[Records for the task Boundary: Start]

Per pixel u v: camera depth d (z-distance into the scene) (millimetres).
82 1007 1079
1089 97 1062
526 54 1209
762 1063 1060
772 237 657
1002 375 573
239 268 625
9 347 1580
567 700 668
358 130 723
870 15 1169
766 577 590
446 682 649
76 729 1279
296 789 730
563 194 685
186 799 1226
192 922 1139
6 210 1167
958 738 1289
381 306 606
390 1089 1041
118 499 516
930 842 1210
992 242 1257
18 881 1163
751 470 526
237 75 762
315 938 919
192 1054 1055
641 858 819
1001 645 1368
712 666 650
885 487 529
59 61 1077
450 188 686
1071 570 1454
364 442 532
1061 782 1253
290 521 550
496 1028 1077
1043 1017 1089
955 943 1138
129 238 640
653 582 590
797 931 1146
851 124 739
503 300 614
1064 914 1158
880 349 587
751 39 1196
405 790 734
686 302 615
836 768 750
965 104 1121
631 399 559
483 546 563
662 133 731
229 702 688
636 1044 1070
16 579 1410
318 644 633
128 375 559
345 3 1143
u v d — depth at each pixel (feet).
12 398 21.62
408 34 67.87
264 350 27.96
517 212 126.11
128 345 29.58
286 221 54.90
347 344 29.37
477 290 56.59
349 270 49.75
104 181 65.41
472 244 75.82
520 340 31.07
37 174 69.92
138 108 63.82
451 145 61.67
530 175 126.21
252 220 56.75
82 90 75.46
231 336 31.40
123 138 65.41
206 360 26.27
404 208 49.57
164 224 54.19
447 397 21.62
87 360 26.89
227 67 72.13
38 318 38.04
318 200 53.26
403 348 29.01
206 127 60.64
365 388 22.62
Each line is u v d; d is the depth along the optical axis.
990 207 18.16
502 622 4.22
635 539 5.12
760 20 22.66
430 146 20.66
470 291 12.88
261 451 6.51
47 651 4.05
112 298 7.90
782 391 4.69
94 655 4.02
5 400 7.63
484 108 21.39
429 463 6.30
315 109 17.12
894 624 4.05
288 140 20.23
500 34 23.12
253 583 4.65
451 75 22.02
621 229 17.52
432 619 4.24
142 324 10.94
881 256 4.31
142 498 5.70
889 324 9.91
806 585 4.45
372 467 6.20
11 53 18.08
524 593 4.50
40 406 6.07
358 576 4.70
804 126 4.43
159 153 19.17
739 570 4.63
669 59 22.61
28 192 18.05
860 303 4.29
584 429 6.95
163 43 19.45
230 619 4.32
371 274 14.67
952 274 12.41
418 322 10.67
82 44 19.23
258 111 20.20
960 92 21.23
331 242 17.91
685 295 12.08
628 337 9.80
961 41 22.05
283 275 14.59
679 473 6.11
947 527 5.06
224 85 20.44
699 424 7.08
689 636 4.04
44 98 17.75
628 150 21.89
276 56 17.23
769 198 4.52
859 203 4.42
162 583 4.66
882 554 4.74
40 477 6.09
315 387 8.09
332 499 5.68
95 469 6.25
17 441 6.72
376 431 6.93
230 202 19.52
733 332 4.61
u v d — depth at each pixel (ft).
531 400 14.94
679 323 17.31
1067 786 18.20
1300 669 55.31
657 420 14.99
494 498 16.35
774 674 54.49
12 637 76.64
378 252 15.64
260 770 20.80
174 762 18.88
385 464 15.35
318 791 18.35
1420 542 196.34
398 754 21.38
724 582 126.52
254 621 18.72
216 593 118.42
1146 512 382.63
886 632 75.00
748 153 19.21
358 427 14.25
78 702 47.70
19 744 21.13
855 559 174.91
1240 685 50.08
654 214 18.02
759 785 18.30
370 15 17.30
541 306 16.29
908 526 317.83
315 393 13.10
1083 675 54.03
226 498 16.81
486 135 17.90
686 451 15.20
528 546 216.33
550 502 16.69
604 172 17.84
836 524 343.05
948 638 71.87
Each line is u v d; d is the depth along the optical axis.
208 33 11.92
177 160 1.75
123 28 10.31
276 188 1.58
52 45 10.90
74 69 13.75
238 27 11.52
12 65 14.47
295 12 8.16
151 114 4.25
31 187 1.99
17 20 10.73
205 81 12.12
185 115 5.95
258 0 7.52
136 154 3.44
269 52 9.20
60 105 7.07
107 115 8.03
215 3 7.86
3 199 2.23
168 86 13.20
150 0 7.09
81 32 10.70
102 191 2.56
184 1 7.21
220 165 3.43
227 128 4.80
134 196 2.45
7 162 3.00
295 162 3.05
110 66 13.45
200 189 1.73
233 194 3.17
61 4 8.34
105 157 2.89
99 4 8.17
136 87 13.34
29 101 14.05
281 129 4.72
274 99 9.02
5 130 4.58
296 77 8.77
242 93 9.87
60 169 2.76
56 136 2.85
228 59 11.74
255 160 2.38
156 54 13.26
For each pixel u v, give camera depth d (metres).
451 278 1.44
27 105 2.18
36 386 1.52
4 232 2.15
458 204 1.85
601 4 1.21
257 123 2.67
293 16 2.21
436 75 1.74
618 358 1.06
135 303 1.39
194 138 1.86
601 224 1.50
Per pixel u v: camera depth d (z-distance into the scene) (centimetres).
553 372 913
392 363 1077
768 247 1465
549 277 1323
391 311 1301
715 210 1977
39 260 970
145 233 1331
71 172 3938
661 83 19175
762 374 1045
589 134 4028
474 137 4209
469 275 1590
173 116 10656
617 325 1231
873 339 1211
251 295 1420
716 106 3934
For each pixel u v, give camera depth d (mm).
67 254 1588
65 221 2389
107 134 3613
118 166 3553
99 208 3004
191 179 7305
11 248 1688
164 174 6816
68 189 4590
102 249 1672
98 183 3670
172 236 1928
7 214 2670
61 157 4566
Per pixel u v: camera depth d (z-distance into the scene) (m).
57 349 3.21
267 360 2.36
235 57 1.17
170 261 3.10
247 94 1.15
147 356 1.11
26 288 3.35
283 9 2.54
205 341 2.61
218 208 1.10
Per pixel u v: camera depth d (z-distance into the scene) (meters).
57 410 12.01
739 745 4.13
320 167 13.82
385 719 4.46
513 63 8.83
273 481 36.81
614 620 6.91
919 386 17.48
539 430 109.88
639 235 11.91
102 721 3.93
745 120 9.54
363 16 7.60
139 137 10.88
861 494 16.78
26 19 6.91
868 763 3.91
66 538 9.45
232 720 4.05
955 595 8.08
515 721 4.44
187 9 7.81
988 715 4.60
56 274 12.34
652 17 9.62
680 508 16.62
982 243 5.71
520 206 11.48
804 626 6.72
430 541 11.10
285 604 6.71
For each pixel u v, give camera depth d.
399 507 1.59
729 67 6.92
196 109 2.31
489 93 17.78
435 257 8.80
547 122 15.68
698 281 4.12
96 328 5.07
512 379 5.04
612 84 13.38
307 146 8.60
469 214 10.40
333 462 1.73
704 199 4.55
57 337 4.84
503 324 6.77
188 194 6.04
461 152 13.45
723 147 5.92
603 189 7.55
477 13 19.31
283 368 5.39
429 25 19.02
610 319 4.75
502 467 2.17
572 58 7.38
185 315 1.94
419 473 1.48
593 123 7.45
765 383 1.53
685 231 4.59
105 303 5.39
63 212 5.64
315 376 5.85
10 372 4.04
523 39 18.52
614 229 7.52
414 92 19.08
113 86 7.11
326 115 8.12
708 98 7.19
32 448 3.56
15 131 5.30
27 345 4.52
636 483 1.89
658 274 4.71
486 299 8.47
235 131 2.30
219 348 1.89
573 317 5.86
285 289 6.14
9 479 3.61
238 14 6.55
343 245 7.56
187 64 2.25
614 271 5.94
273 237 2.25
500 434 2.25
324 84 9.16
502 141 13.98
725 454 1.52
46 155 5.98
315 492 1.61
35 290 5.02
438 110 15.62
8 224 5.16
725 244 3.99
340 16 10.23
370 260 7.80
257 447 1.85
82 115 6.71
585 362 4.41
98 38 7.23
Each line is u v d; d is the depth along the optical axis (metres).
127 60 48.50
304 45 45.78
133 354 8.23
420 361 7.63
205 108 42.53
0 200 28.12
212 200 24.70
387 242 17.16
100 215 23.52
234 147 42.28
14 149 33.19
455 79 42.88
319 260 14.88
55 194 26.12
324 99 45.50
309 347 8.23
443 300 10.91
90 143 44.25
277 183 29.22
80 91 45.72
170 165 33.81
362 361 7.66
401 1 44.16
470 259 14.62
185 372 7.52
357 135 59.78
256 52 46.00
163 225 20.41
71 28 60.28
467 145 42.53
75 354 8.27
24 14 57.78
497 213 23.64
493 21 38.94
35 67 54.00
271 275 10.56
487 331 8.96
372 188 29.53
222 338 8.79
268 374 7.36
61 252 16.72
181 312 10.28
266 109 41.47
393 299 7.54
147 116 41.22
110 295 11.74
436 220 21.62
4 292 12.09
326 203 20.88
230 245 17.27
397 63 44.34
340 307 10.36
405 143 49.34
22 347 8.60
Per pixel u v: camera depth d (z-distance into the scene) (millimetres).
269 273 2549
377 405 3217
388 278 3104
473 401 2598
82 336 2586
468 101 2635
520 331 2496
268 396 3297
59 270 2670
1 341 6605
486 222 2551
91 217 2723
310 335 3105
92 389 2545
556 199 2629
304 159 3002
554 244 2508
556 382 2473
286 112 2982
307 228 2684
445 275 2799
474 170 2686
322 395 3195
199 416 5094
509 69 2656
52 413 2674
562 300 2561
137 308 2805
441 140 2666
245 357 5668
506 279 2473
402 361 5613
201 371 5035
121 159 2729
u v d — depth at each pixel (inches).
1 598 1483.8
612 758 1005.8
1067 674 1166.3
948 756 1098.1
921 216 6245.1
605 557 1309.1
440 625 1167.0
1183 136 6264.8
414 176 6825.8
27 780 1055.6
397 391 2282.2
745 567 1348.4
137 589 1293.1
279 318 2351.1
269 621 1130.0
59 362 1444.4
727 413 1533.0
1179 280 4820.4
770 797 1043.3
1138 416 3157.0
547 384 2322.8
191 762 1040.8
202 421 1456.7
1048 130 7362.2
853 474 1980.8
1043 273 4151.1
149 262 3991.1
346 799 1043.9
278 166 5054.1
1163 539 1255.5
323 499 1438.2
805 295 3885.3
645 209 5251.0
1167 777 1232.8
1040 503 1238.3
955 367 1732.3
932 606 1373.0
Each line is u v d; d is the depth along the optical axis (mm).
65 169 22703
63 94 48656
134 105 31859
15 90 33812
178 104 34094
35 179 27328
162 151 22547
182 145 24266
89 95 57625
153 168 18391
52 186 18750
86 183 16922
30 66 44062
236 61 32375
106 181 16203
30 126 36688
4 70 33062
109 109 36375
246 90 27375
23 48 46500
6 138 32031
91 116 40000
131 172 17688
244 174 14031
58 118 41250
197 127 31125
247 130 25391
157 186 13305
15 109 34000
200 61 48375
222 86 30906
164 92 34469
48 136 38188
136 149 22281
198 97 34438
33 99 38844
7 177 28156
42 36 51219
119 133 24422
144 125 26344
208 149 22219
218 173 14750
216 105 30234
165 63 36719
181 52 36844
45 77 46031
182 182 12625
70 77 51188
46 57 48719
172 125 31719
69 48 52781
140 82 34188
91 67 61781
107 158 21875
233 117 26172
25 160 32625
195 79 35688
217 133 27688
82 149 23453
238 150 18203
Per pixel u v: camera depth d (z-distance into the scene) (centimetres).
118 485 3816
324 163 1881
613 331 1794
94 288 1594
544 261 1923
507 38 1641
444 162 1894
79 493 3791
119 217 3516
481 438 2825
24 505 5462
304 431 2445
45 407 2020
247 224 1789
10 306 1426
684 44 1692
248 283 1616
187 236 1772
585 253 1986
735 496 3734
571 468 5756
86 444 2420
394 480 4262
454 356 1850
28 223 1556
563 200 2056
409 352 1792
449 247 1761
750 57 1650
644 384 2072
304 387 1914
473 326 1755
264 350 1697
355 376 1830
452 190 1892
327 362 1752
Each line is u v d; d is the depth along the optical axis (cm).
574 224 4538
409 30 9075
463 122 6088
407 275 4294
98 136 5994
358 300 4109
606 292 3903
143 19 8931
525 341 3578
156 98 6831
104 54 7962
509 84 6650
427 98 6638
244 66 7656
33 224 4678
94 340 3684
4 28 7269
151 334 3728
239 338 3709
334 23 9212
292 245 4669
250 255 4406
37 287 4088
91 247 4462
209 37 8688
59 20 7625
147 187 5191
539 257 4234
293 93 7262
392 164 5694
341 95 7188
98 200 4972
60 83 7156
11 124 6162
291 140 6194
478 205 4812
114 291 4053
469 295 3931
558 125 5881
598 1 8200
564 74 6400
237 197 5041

[Records for the task Boundary: End]

#### [Work item]
In the listing above, start at the line with "324 99 45.50", go on through the line with "182 182 12625", and copy each of those lines exactly; leave out all the rest.

#### [Exercise response]
324 99 45.50
309 347 8.23
443 300 10.91
90 143 44.25
277 183 29.22
80 91 45.72
170 165 33.81
362 361 7.66
401 1 44.16
470 259 14.62
185 372 7.52
357 135 59.78
256 52 46.00
163 225 20.41
71 28 60.28
467 145 42.53
75 354 8.27
24 14 57.78
497 213 23.64
493 21 38.94
35 67 54.00
271 275 10.56
487 331 8.96
372 188 29.53
222 338 8.79
268 374 7.36
61 252 16.72
181 312 10.28
266 109 41.47
393 299 7.54
147 116 41.22
110 295 11.74
436 220 21.62
4 292 12.09
326 203 20.88
230 245 17.27
397 63 44.34
340 307 10.36
405 143 49.34
22 347 8.60
Per pixel u v: camera depth d (z-distance into the scene) (millimetres).
269 273 2549
377 405 3217
388 278 3104
473 401 2598
82 336 2586
468 101 2635
520 331 2496
268 396 3297
59 270 2670
1 341 6605
486 222 2551
91 217 2723
310 335 3105
92 389 2545
556 199 2629
304 159 3002
554 244 2508
556 382 2473
286 112 2982
307 228 2684
445 275 2799
474 170 2686
322 395 3195
199 416 5094
509 69 2656
52 413 2674
562 300 2561
137 308 2805
441 140 2666
245 357 5668
506 279 2473
402 361 5613
201 371 5035
121 159 2729
u v d — depth at each pixel (inches).
1 598 1483.8
612 758 1005.8
1067 674 1166.3
948 756 1098.1
921 216 6245.1
605 557 1309.1
440 625 1167.0
1183 136 6264.8
414 176 6825.8
27 780 1055.6
397 391 2282.2
745 567 1348.4
137 589 1293.1
279 318 2351.1
269 621 1130.0
59 362 1444.4
727 413 1533.0
1179 280 4820.4
770 797 1043.3
1138 416 3157.0
547 384 2322.8
191 762 1040.8
202 421 1456.7
1048 130 7362.2
853 474 1980.8
1043 273 4151.1
149 262 3991.1
346 799 1043.9
278 166 5054.1
1163 539 1255.5
323 499 1438.2
805 295 3885.3
645 209 5251.0
1167 777 1232.8
1040 503 1238.3
955 367 1732.3
932 606 1373.0
Each line is u v d; d is the depth along the optical axis (mm).
65 169 22703
63 94 48656
134 105 31859
15 90 33812
178 104 34094
35 179 27328
162 151 22547
182 145 24266
89 95 57625
153 168 18391
52 186 18750
86 183 16922
30 66 44062
236 61 32375
106 181 16203
30 126 36688
4 70 33062
109 109 36375
246 90 27375
23 48 46500
6 138 32031
91 116 40000
131 172 17688
244 174 14031
58 118 41250
197 127 31125
247 130 25391
157 186 13305
15 109 34000
200 61 48375
222 86 30906
164 92 34469
48 136 38188
136 149 22281
198 97 34438
33 99 38844
7 177 28156
42 36 51219
119 133 24422
144 125 26344
208 149 22219
218 173 14750
216 105 30234
165 63 36719
181 52 36844
45 77 46031
182 182 12625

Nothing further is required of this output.